Time Shelter
- English edition
- Author: Georgi Gospodinov
- Original title: Времеубежище
- Translator: Angela Rodel
- Language: Bulgarian
- Genre: Fiction
- Published: 2020 (Bulgarian); 2022 (English);
- Publisher: Janet 45 (Bulgaria); Weidenfeld & Nicolson (England); Liveright (US);
- Media type: Print, digital
- Pages: 304
- Awards: Man Booker International Prize; Strega European Prize;
- ISBN: 9781474623087 (Weidenfeld & Nicolson)

= Time Shelter =

2020 novel by Georgi Gospodinov

Time Shelter (Времеубежище) is a 2020 novel by Bulgarian author Georgi Gospodinov. In 2021, the Italian version of the novel, titled Cronorifugio and translated by Giuseppe Dell'Agata was awarded the Strega European Prize. In 2023, the English version of the novel, translated by Angela Rodel, became the first Bulgarian-language novel to both be nominated for and win the International Booker Prize. The £50,000 prize was equally shared between Gospodinov and Rodel.

== Plot ==
The novel follows an unnamed narrator and Gaustine, a psychiatrist who creates a clinic for people with Alzheimer's disease in Zürich. Each floor of the clinic recreates a decade in intricate detail, aiming to transport patients back in time to revisit their memories. Tasked with collecting past artifacts for the clinic, the narrator travels across countries. Soon, healthy people turn to the clinic to flee their monotonous lives and the idea becomes widespread when more clinics open. Referendums are held across Europe to decide which past decade each country should live in, in the future.

== Development ==
Time Shelter is Gospodinov's third novel to be published in English. In an interview with The Booker Prizes, Gospodinov revealed that his inspiration came from the rise of the populism movement in 2016, as well as Brexit, and that his writing was influenced by writers Thomas Mann and Jorge Luis Borges. Overall, the novel took nearly three years to write and around six months to be translated into English.

== Reception ==

=== Critical reception ===
In 2022, the novel was named as one of the best books of the year by The New Yorker magazine. Kirkus Reviews described Time Shelter as "an ambitious, quirky, time-folding yarn", while Nobel Prize winner Olga Tokarczuk described the novel as "the most exquisite kind of literature, on our perception of time and its passing, written in a masterful and totally unpredictable style". In its review, The Guardian commented "from communism to the Brexit referendum and conflict in Europe, this funny yet frightening Bulgarian novel explores the weaponisation of nostalgia". Sam Sacks, in The Wall Street Journal described the title of Georgi Gospodinov's novel “Time Shelter” to a sanatorium established in Switzerland for patients suffering from amnesia. The clinic functions like “a bomb shelter of the past”—each floor represents a different decade and is filled with the minutiae of the era (even its distinctive scents), allowing for full immersion in a cherished period of history.

=== Awards and accolades ===
In 2021, the Italian translation of Time Shelter was awarded the Strega European Prize, Italy's most prestigious literary award. The win marked the first time that the award was given to an Eastern European writer.

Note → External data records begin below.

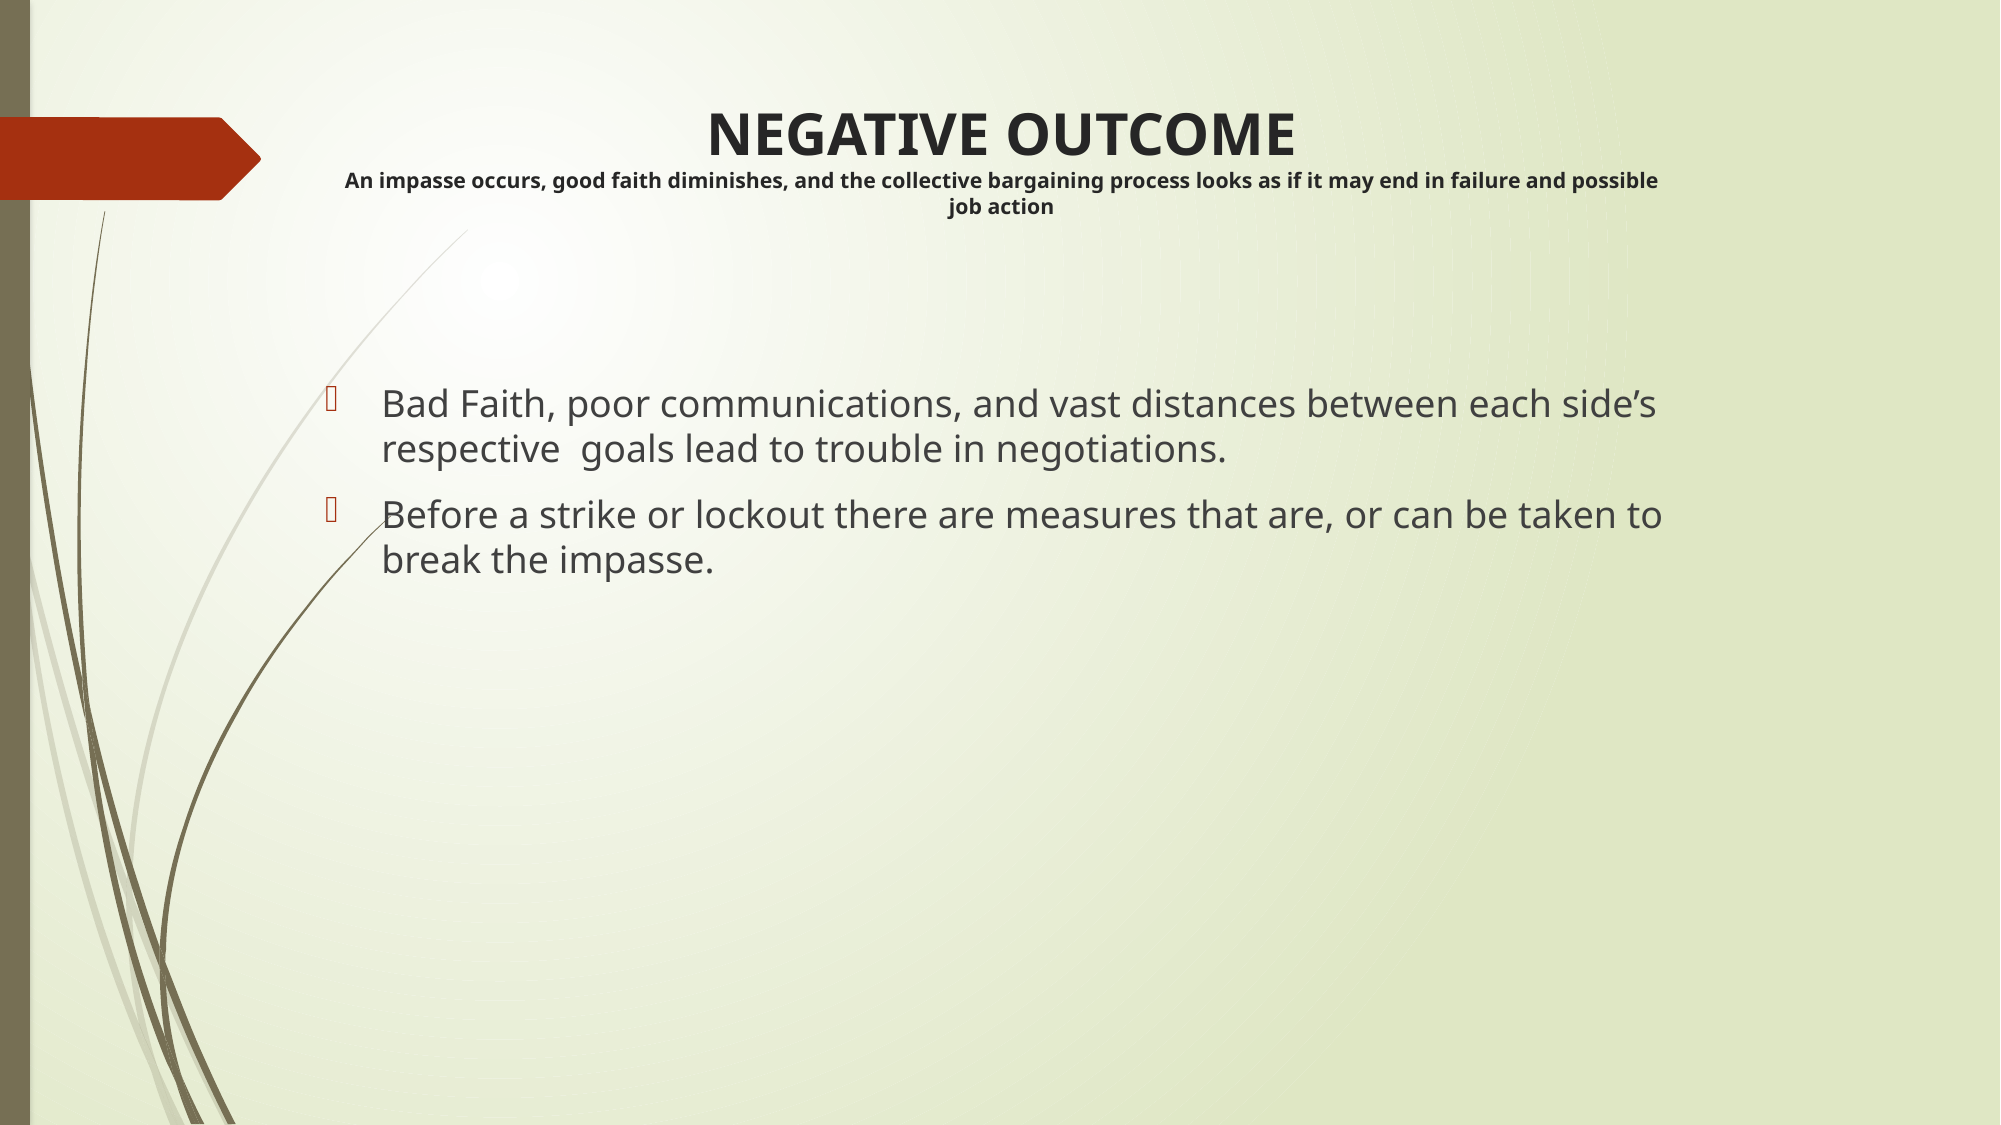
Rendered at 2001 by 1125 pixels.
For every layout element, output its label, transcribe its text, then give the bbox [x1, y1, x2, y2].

list Bad Faith, poor communications, and vast distances between each side’s respective goals lead to trouble in negotiations. Before a strike or lockout there are measures that are, or can be taken to break the impasse. [310, 372, 1773, 993]
title NEGATIVE OUTCOME An impasse occurs, good faith diminishes, and the collective bargaining process looks as if it may end in failure and possible job action [326, 90, 1677, 278]
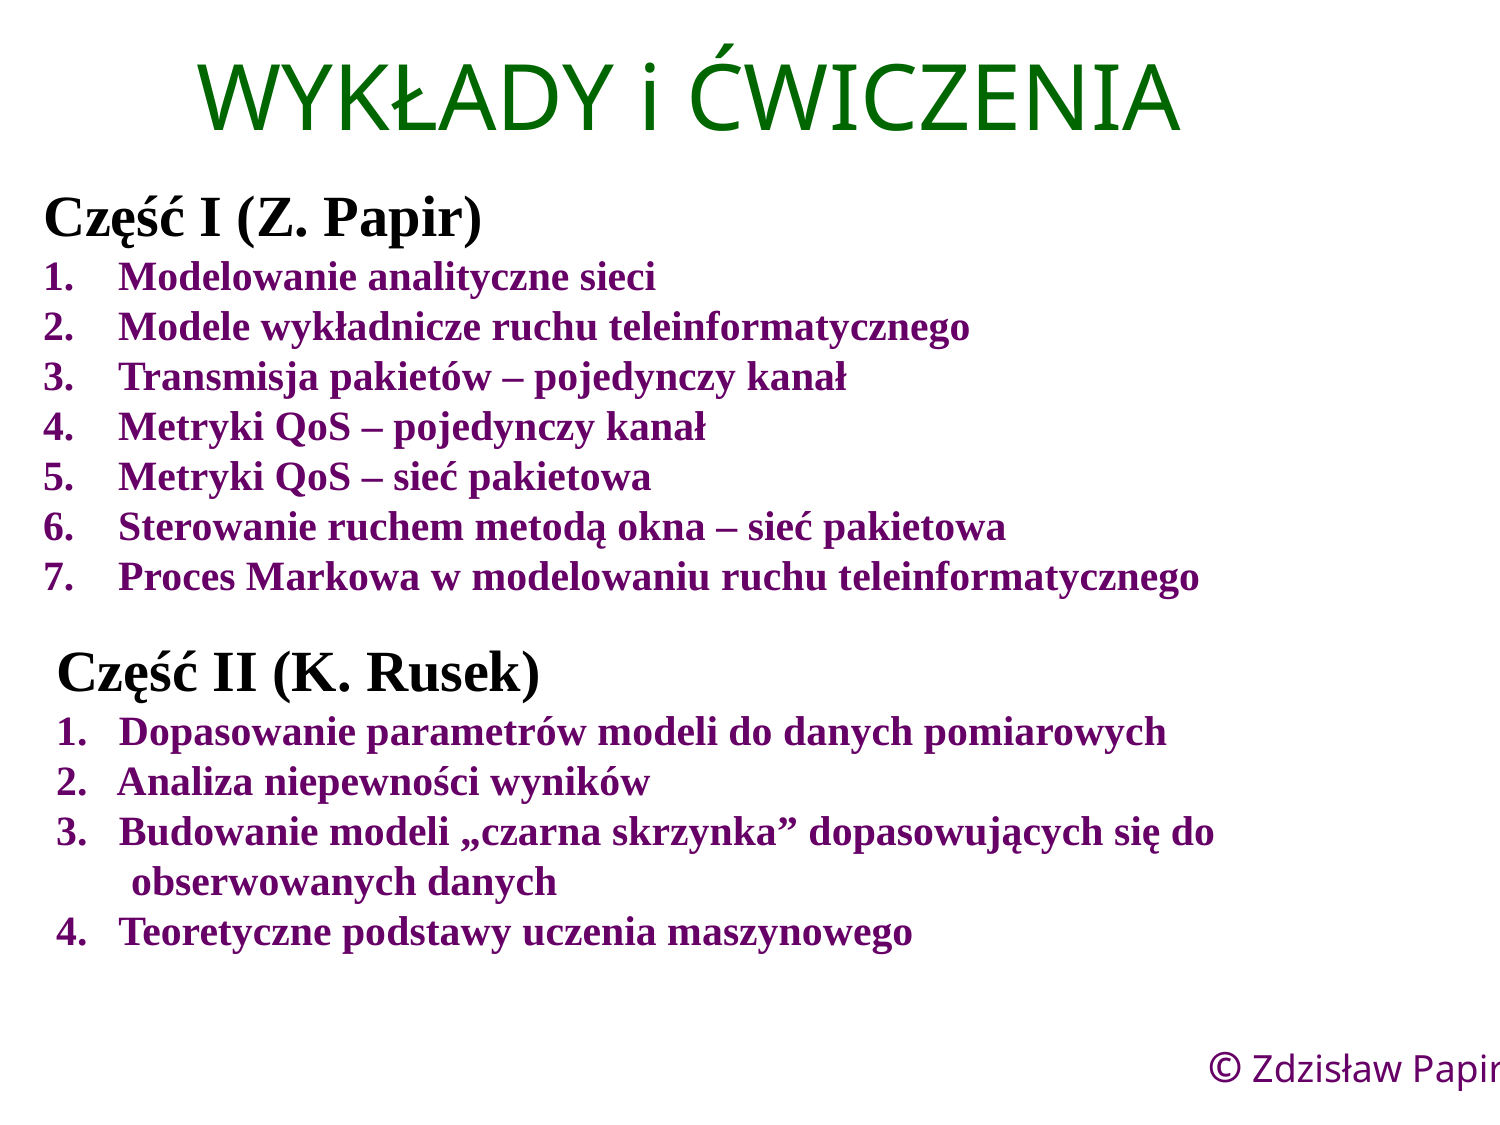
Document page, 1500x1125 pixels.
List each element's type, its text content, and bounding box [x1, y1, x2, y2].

text_box Część II (K. Rusek) 1. Dopasowanie parametrów modeli do danych pomiarowych 2. Analiza niepewności wyników 3. Budowanie modeli „czarna skrzynka” dopasowujących się do obserwowanych danych 4. Teoretyczne podstawy uczenia maszynowego [41, 626, 1500, 961]
text_box © Zdzisław Papir [1193, 1033, 1500, 1099]
text_box Część I (Z. Papir) Modelowanie analityczne sieci Modele wykładnicze ruchu teleinformatycznego Transmisja pakietów – pojedynczy kanał Metryki QoS – pojedynczy kanał Metryki QoS – sieć pakietowa Sterowanie ruchem metodą okna – sieć pakietowa Proces Markowa w modelowaniu ruchu teleinformatycznego [28, 171, 1500, 606]
title WYKŁADY i ĆWICZENIA [181, 0, 1457, 171]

In 2023, the English translation of the novel was awarded the International Booker Prize. It is the first Bulgarian novel to win the prize. Leïla Slimani, the chairwoman of the judging panel, described the novel as "a brilliant novel, full of irony and melancholy." The novel was ultimately chosen from a shortlist of six books. On winning the prize, author Gospodinov commented, "it is commonly assumed that 'big themes' are reserved for 'big literatures,' or literatures written in big languages, while small languages, somehow by default, are left with the local and the exotic. Awards like the International Booker Prize are changing that status quo, and this is very important."